Count the lines below that contain the word "name", and report only that number.

-- Records from a data source --

Segment Open

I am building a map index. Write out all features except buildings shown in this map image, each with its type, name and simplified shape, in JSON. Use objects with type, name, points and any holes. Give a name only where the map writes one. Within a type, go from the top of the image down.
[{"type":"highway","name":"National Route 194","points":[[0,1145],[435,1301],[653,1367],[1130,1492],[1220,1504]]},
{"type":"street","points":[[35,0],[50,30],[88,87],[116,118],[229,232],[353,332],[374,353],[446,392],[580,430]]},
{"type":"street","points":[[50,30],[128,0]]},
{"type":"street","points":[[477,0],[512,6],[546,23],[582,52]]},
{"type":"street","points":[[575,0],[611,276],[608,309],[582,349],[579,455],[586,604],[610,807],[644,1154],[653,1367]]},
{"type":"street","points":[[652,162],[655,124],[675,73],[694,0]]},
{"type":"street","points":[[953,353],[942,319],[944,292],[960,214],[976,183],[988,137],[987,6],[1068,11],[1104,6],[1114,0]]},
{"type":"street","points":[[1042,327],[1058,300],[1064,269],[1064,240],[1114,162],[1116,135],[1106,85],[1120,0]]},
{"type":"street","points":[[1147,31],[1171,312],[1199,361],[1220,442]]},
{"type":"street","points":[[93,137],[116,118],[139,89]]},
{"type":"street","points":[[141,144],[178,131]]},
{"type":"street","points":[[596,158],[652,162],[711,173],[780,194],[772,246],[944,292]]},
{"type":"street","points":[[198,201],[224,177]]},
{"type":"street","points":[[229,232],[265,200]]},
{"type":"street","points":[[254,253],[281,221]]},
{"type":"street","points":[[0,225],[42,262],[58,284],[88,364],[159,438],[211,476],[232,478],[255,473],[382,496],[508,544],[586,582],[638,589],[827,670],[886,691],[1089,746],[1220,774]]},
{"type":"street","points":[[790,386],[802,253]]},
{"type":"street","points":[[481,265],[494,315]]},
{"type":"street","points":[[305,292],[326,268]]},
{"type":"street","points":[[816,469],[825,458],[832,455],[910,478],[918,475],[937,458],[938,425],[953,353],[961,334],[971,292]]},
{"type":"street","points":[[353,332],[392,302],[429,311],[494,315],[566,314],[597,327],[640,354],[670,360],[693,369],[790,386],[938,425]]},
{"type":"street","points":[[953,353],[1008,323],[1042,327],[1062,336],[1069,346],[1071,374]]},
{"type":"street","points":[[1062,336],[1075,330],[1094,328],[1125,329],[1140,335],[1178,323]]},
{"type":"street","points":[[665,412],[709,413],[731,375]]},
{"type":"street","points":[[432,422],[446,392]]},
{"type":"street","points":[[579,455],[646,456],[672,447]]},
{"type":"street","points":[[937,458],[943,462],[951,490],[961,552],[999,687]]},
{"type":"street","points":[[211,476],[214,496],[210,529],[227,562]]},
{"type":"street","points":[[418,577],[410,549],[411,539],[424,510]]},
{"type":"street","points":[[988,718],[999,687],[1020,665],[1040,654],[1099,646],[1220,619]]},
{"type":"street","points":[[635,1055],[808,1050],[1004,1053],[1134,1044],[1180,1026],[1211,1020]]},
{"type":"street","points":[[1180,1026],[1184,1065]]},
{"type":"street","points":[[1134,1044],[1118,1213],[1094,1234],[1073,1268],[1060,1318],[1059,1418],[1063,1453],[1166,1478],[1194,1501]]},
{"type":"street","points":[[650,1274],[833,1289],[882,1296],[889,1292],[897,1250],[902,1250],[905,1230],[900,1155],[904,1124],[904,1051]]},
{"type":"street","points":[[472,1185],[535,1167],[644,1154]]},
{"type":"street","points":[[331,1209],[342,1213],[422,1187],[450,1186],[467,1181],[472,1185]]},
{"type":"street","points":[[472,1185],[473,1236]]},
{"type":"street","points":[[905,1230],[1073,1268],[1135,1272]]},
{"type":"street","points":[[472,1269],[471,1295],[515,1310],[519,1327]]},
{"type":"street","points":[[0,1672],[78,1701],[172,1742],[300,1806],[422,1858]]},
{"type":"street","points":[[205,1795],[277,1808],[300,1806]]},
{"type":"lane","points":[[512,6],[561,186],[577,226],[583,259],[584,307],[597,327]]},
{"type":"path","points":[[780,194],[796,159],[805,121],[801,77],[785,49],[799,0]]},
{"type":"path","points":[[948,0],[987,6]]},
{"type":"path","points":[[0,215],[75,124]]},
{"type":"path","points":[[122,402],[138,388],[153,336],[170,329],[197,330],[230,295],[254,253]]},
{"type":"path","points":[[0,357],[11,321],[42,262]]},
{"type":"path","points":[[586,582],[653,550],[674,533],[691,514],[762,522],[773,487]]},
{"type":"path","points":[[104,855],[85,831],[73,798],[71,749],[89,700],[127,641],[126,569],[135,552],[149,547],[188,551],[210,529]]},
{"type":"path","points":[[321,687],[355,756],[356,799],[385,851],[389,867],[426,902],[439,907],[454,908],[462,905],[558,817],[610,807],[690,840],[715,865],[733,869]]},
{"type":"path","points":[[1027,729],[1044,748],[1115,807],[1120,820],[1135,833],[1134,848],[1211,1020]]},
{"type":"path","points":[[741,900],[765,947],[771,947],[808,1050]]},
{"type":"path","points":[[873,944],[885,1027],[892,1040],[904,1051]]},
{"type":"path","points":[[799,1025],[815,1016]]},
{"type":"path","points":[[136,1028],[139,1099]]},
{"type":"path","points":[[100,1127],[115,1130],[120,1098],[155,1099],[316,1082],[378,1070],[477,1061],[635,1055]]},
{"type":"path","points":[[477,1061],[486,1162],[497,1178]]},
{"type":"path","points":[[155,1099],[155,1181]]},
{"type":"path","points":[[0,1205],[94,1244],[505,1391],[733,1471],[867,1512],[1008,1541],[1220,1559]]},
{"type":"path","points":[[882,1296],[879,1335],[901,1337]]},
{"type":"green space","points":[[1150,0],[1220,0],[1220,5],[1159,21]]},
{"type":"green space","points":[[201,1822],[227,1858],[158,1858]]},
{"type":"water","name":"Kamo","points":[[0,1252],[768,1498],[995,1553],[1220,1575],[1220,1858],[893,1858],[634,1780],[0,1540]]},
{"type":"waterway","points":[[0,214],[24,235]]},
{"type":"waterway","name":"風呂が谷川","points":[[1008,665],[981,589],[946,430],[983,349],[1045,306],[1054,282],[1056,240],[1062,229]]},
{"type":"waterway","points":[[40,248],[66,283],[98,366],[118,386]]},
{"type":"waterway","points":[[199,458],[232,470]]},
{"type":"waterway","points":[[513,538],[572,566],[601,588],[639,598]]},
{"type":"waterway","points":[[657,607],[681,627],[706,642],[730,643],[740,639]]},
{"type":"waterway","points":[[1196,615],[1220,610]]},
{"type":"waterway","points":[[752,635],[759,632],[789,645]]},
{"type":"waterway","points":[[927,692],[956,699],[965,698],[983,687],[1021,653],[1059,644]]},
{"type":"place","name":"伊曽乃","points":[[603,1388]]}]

Segment Closed

-- Written reply --
5